What is an ICC Colour Profile?

What's behind the Photoshop settings?

IT8.7 target for ICC profiling

An ICC profile helps you get the correct colour from a device, but it's a bit of a black box, data goes in and comes out without any hint of the process involved.
Consider how a profile is created.
You print out a colour swatch like this one, it's about 800 colour swatches with various CMYK formulae.
It is read by a spectrophotometer which records the actual colour that is on the paper. Now, we know the CMYK values for each swatch and we know the colour of that swatch.
So if we want to reproduce that colour, we have a CMYK formula, this is stored in a Look Up Table (LUT).
Simple really.

before and after prints showing improvement in colour.
Colour can be defined in several different systems, printers use CMYK, monitors RGB. These are device dependent colour spaces because they are specific to the system for which they were designed.
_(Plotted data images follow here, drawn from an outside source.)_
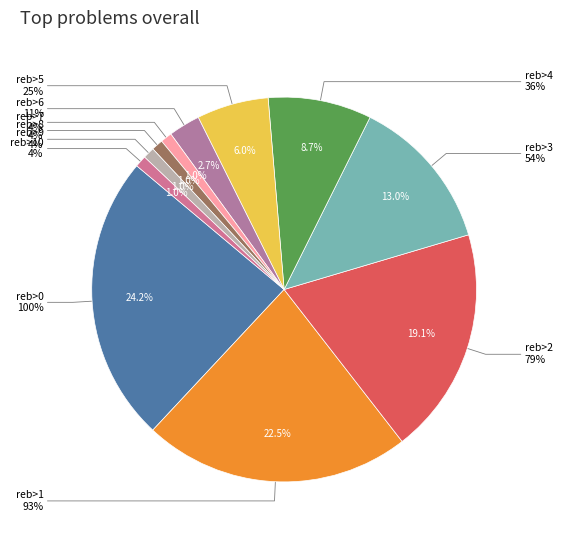

Does any single category account for the majority?

No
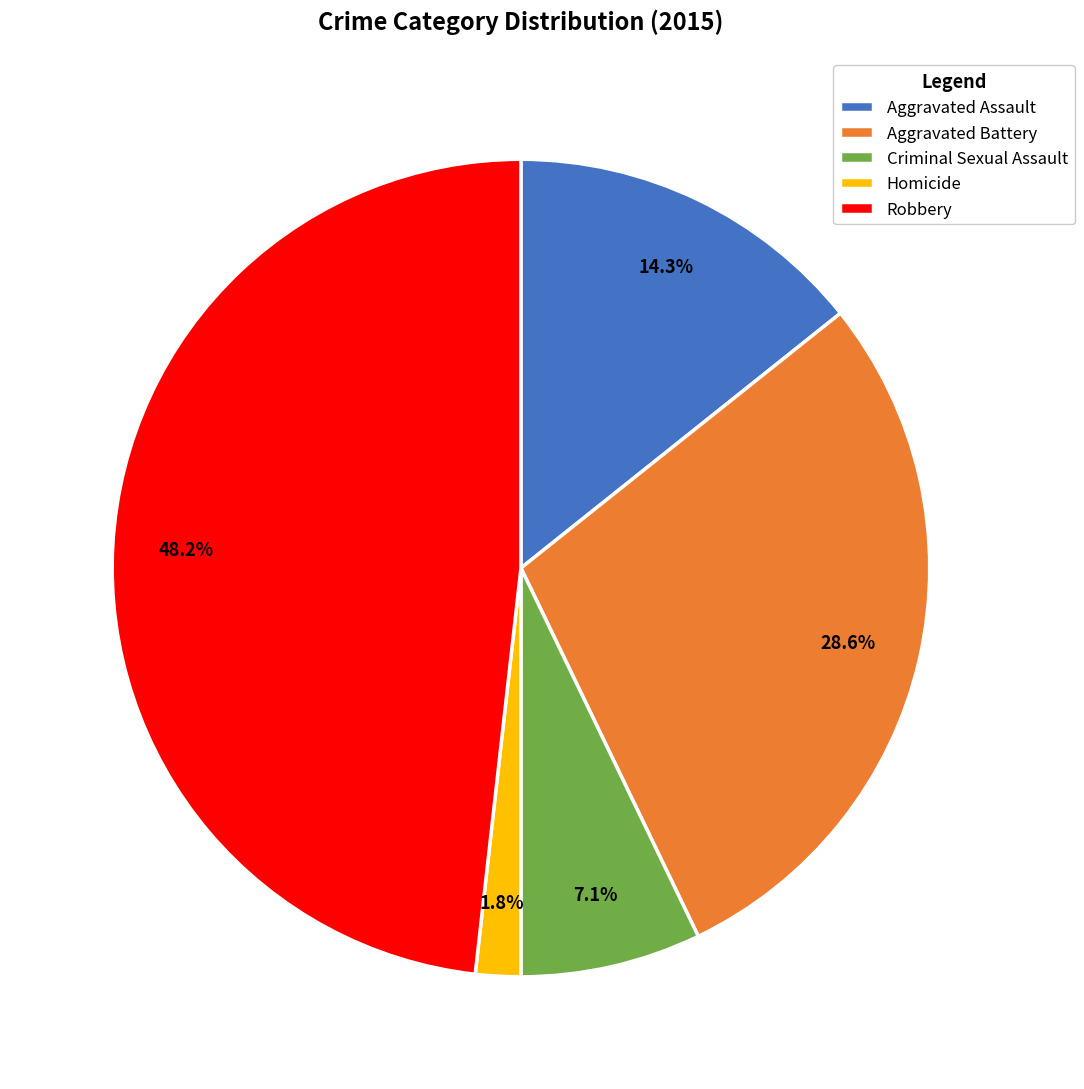

Between Aggravated Battery and Homicide, which is larger?

Aggravated Battery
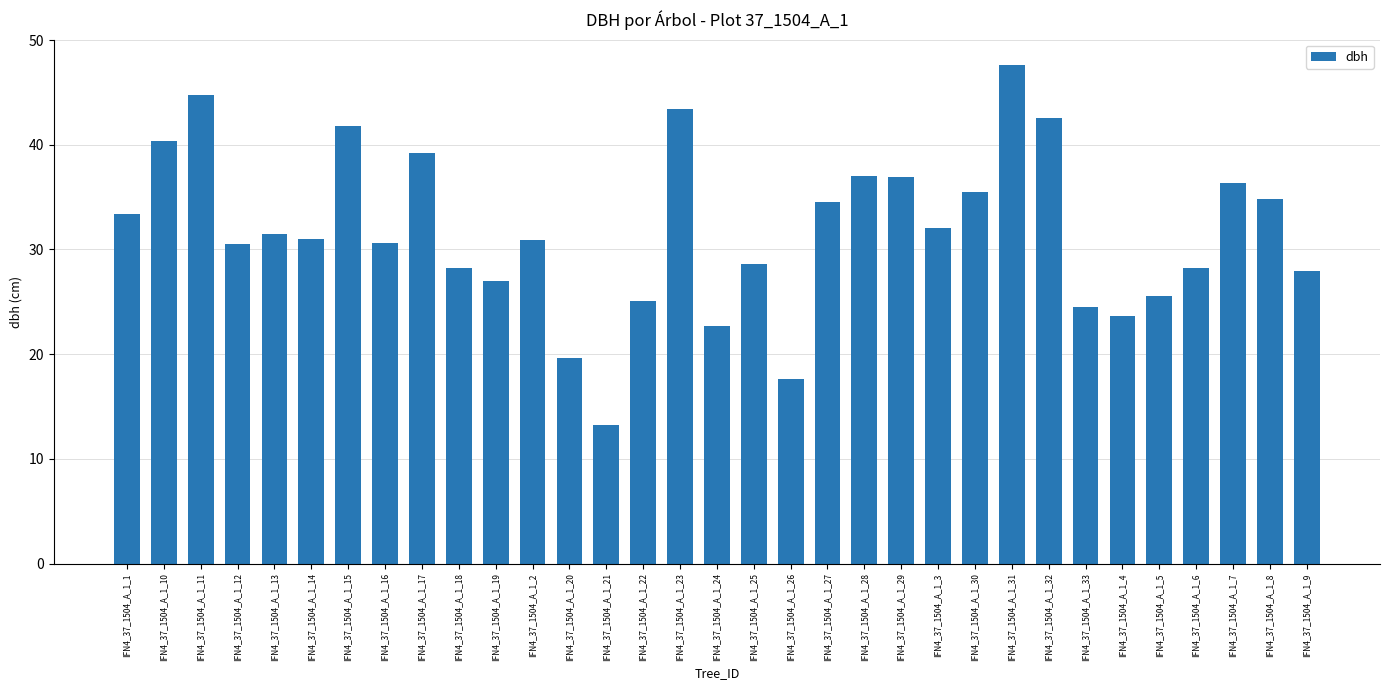

What is the change in value from IFN4_37_1504_A_1_16 to IFN4_37_1504_A_1_33?

-6.1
Lab is a device independent colour space which was developed to act as a standard. An ICC profile is just a series of CMYK or RGB formulae linked to the colour that results in Lab. Now when an application 'sees' a colour in a picture it goes to it's ICC profile and converts it to Lab. From there it has a monitor profile so that it can render the correct colour on screen, it has a printer ICC profile so that it can convert to CMYK and maybe a separations profile so that it can achieve the correct colour on press. Once the Lab colour is known then it is simple to work back to the CMYK or RGB combination that gave that colour. Note that the first step is to convert to Lab, this is done via the working (or input) profile. This profile is as important as your output profiles and poor choice (by which we mean sRGB) can lead to poor colour. Try AdobeRGB1998 as a good input profile.